Targeting the GPX4-FUNDC1 Interaction with Magnesium Lithospermate B Attenuates Sepsis-Associated Lung Injury

Sepsis-associated lung injury (SALI) remains a critical clinical challenge, partly driven by ferroptosis-induced endothelial dysfunction. The pathological interaction between FUN14 domain-containing protein 1 (FUNDC1) and Glutathione Peroxidase 4 (GPX4) promotes Ferroptosis and disrupts mitophagic flux. Magnesium lithospermate B (MLB), an active compound derived from Salvia miltiorrhiza, possesses anti-inflammatory and antioxidant properties and exhibits potential for vascular protection. Here, it is demonstrated that MLB mitigates sepsis-associated pulmonary vascular injury by suppressing Ferroptosis and restoring mitochondrial homeostasis. Mechanistically, MLB directly binds GPX4 at Gly79, thereby disrupting the GPX4-FUNDC1 interaction, stabilizing GPX4 enzymatic activity, and preventing its FUNDC1-mediated mitophagic degradation. To enhance pulmonary targeting, P-selectin-binding peptide-engineered adipose-derived stem cell extracellular vesicles were constructed to deliver MLB, substantially improving its therapeutic efficacy in SALI. Furthermore, a silver-citrate nanostructure-based surface-enhanced Raman spectroscopy platform was developed, enabling precise identification of MLB's Raman fingerprint spectrum with nanogram-level sensitivity and time-resolved in vivo biodistribution profiling. Collectively, these findings reveal a novel therapeutic mechanism and efficacy of MLB in SALI, highlighting a promising translational strategy that integrates targeted drug delivery with molecular detection for potential clinical applications.

endothelial cells; ferroptosis; lung injury; mitophagy; sepsis.

.....

According to the passage on sepsis-associated lung injury, at which residue does magnesium lithospermate B bind GPX4?

.....

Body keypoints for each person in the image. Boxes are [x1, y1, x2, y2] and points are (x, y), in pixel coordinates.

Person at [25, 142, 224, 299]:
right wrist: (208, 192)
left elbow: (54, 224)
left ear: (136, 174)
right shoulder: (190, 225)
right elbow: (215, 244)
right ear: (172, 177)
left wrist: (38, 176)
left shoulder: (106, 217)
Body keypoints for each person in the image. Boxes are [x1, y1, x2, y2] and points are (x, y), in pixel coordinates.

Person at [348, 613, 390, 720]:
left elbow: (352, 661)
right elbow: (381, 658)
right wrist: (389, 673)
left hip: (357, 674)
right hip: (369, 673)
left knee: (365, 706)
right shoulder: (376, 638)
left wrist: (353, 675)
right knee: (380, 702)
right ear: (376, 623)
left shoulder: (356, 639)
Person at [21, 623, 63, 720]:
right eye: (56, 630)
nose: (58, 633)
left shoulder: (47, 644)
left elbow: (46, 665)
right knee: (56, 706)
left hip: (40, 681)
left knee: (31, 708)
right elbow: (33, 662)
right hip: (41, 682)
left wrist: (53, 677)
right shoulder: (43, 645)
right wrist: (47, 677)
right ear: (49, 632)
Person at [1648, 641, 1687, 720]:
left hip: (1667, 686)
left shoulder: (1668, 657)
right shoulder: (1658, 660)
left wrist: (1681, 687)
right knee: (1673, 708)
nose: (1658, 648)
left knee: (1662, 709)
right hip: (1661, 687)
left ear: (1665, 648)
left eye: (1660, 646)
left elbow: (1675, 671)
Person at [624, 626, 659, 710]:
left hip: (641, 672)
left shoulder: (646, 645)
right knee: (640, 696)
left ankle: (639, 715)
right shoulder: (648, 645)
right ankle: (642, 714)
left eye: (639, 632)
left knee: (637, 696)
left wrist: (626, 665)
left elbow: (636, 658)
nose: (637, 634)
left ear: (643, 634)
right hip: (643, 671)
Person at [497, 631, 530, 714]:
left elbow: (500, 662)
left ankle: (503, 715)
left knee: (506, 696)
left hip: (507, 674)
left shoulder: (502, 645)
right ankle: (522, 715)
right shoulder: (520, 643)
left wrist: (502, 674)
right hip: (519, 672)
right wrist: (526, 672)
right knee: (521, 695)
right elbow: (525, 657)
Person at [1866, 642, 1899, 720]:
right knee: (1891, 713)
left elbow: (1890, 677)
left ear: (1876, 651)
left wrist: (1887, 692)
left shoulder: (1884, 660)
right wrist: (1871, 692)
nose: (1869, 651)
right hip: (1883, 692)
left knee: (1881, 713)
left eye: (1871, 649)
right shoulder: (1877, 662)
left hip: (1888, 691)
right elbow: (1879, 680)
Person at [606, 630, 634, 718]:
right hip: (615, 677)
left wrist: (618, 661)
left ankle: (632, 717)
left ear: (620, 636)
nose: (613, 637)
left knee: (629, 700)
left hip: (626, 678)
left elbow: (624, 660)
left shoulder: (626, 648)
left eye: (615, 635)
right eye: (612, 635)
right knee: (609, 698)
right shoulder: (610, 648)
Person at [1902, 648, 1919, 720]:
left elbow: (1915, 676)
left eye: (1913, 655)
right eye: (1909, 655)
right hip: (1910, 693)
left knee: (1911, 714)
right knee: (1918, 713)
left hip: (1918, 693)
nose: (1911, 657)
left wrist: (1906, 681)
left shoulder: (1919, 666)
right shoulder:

.....

### EXERCISE ANSWER
Gly79